De monarchie is hier dus een betrekkelijk recente uitvinding en berust
allerminst op eeuwenoude tradities.
Sterker nog, de acceptatie van de –
inmiddels constitutionele – monarchie in Nederland is minder dan een eeuw oud
en is te danken aan de wijze waarop koningin Wilhelmina en koningin Juliana hun
ambt hebben uitgeoefend,
ook al kan men uit de biografie van Fasseur over Wilhelmina opmaken hoeveel
moeite het haar
heeft gekost zich in haar constitutionele rol te schikken.
Wie de ongelofelijke ploertigheid in politiek in menselijk opzicht van koning
Willem III en de leeghoofdigheid
van zijn gelukkig voortijdig gestorven zonen tot zich laat doordringen, beseft
hoe wonderbaarlijk
het is dat Nederland een constitutionele monarchie is gebleven.
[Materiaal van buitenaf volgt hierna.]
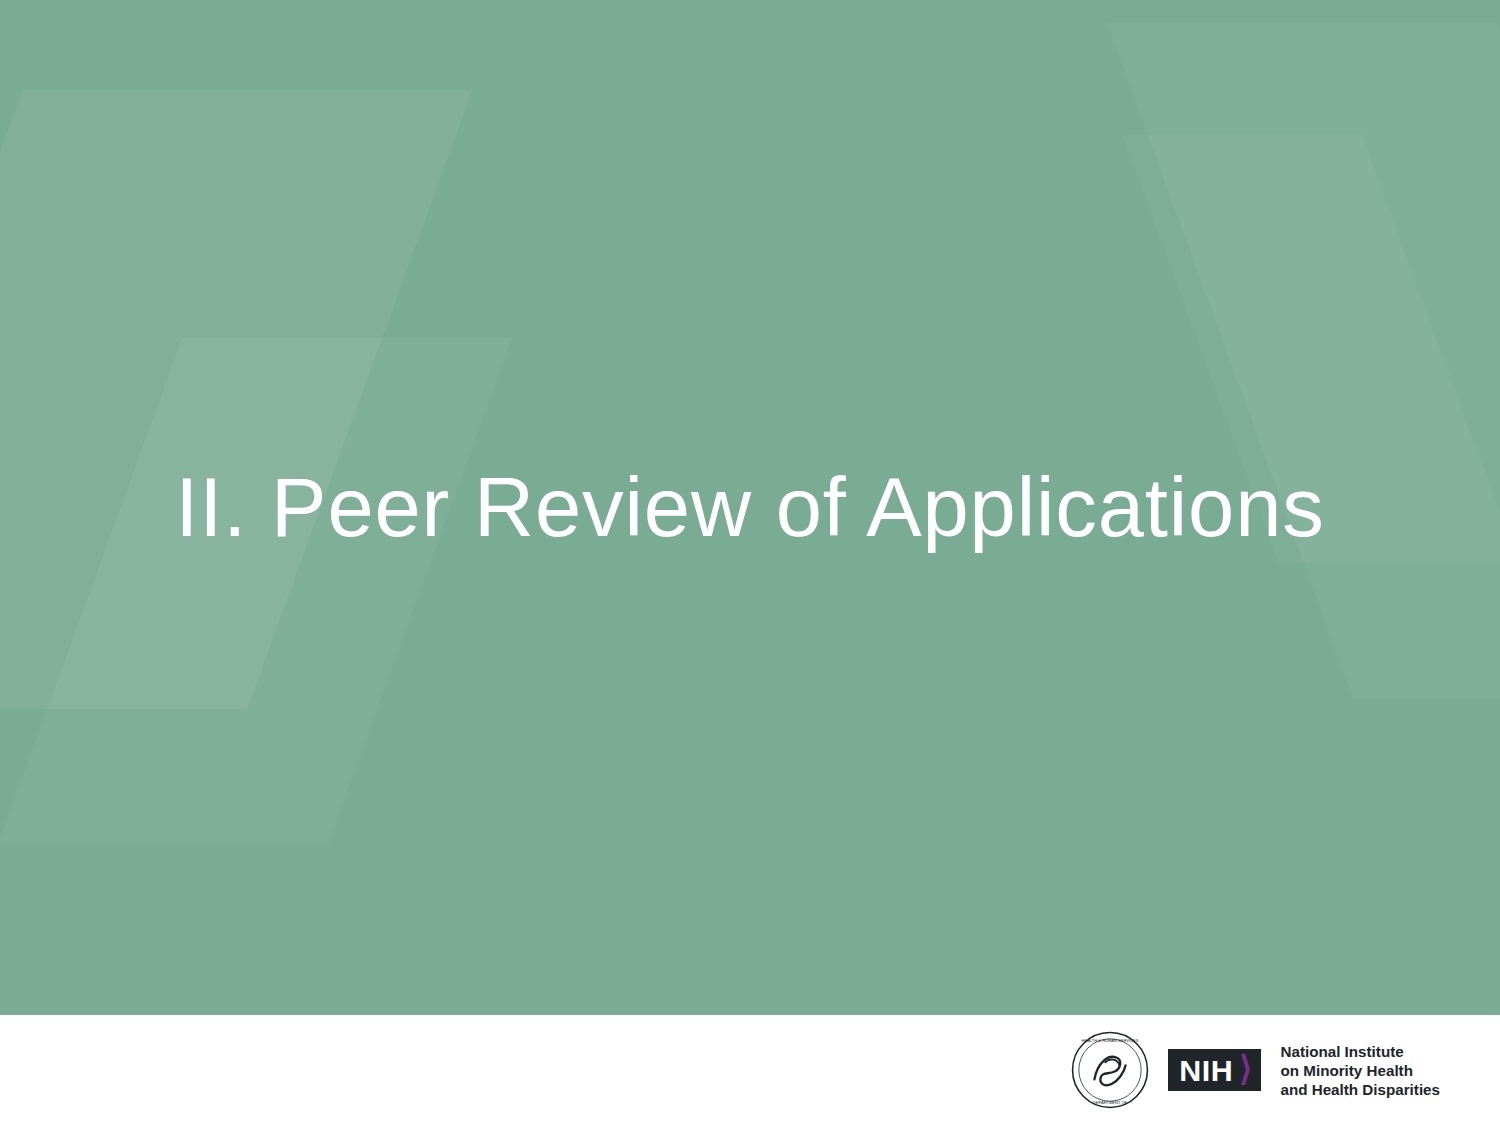II. Peer Review of Applications
HEALTH & HUMAN SERVICES DEPARTMENT OF
NIH⟩
National Institute
on Minority Health
and Health Disparities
Is dat een zegen of een straf?
Vanuit het uitgangspunt van de volkssoevereiniteit heeft de monarchie geen
bestaansrecht.
Ik vind overigens een republikeinse staatsvorm met een gekozen staatshoofd maar
een beperkte vooruitgang
ten opzichte van een erfelijke monarchie. In beide gevallen gaat het om een
eenhoofdig leiderschap,
terwijl voor mij de kern van het republikanisme collegiaal bestuur is.
Het huwelijk van een kroonprins is echter geen persoonlijke kwestie.
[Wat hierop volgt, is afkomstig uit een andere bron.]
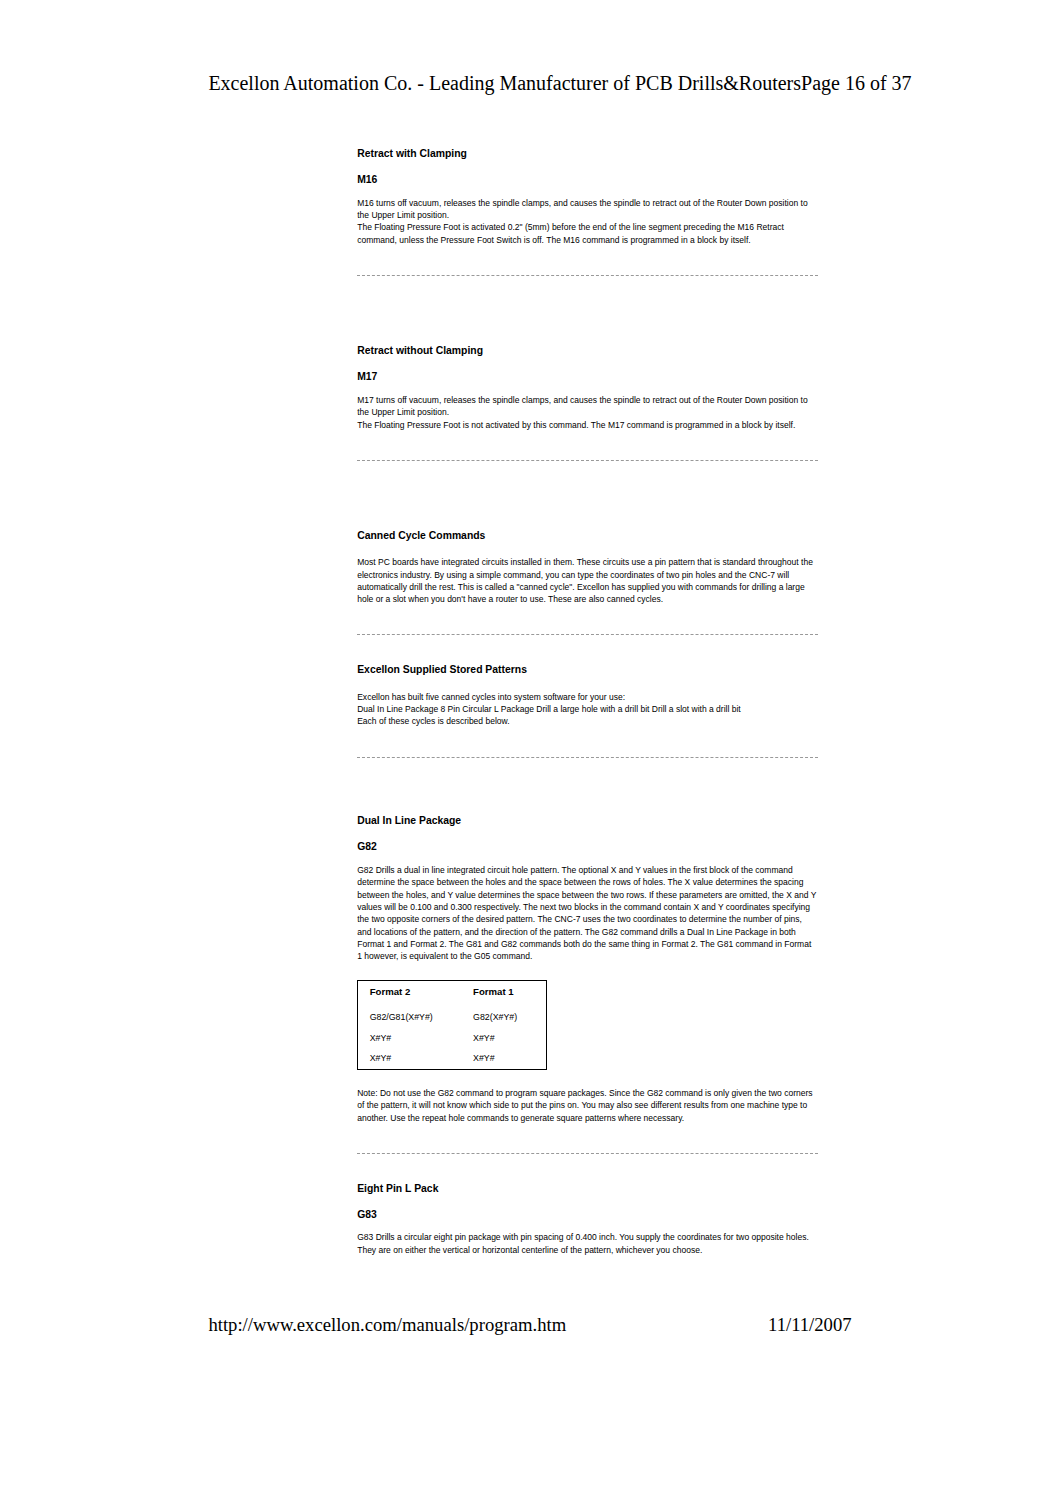Excellon Automation Co. - Leading Manufacturer of PCB Drills&Routers
Page 16 of 37
Retract with Clamping
M16
M16 turns off vacuum, releases the spindle clamps, and causes the spindle to retract out of the Router Down position to the Upper Limit position.
The Floating Pressure Foot is activated 0.2" (5mm) before the end of the line segment preceding the M16 Retract command, unless the Pressure Foot Switch is off. The M16 command is programmed in a block by itself.
Retract without Clamping
M17
M17 turns off vacuum, releases the spindle clamps, and causes the spindle to retract out of the Router Down position to the Upper Limit position.
The Floating Pressure Foot is not activated by this command. The M17 command is programmed in a block by itself.
Canned Cycle Commands
Most PC boards have integrated circuits installed in them. These circuits use a pin pattern that is standard throughout the electronics industry. By using a simple command, you can type the coordinates of two pin holes and the CNC-7 will automatically drill the rest. This is called a "canned cycle". Excellon has supplied you with commands for drilling a large hole or a slot when you don't have a router to use. These are also canned cycles.
Excellon Supplied Stored Patterns
Excellon has built five canned cycles into system software for your use:
Dual In Line Package 8 Pin Circular L Package Drill a large hole with a drill bit Drill a slot with a drill bit
Each of these cycles is described below.
Dual In Line Package
G82
G82 Drills a dual in line integrated circuit hole pattern. The optional X and Y values in the first block of the command determine the space between the holes and the space between the rows of holes. The X value determines the spacing between the holes, and Y value determines the space between the two rows. If these parameters are omitted, the X and Y values will be 0.100 and 0.300 respectively. The next two blocks in the command contain X and Y coordinates specifying the two opposite corners of the desired pattern. The CNC-7 uses the two coordinates to determine the number of pins, and locations of the pattern, and the direction of the pattern. The G82 command drills a Dual In Line Package in both Format 1 and Format 2. The G81 and G82 commands both do the same thing in Format 2. The G81 command in Format 1 however, is equivalent to the G05 command.
| Format 2 | Format 1 |
| --- | --- |
| G82/G81(X#Y#) | G82(X#Y#) |
| X#Y# | X#Y# |
| X#Y# | X#Y# |
Note: Do not use the G82 command to program square packages. Since the G82 command is only given the two corners of the pattern, it will not know which side to put the pins on. You may also see different results from one machine type to another. Use the repeat hole commands to generate square patterns where necessary.
Eight Pin L Pack
G83
G83 Drills a circular eight pin package with pin spacing of 0.400 inch. You supply the coordinates for two opposite holes. They are on either the vertical or horizontal centerline of the pattern, whichever you choose.
http://www.excellon.com/manuals/program.htm
11/11/2007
Zo'n prins wordt niet voor niets grondig
voorbereid op zijn latere functie: geschiedenis studeren in Leiden,
abseilen in Wales, survival met mariniers op Texel en nog zo wat.
Toch heeft hij goedbeschouwd maar één unieke taak: hij moet uit de tientallen
miljoenen vrouwen
in de wereld er één versieren met een onbesproken achtergrond.
Die eis kan onmenselijk klinken, maar zij is inherent aan het principe van de
erfelijke monarchie,
die nu eenmaal – zie prins Claus – een onmenselijk instituut is.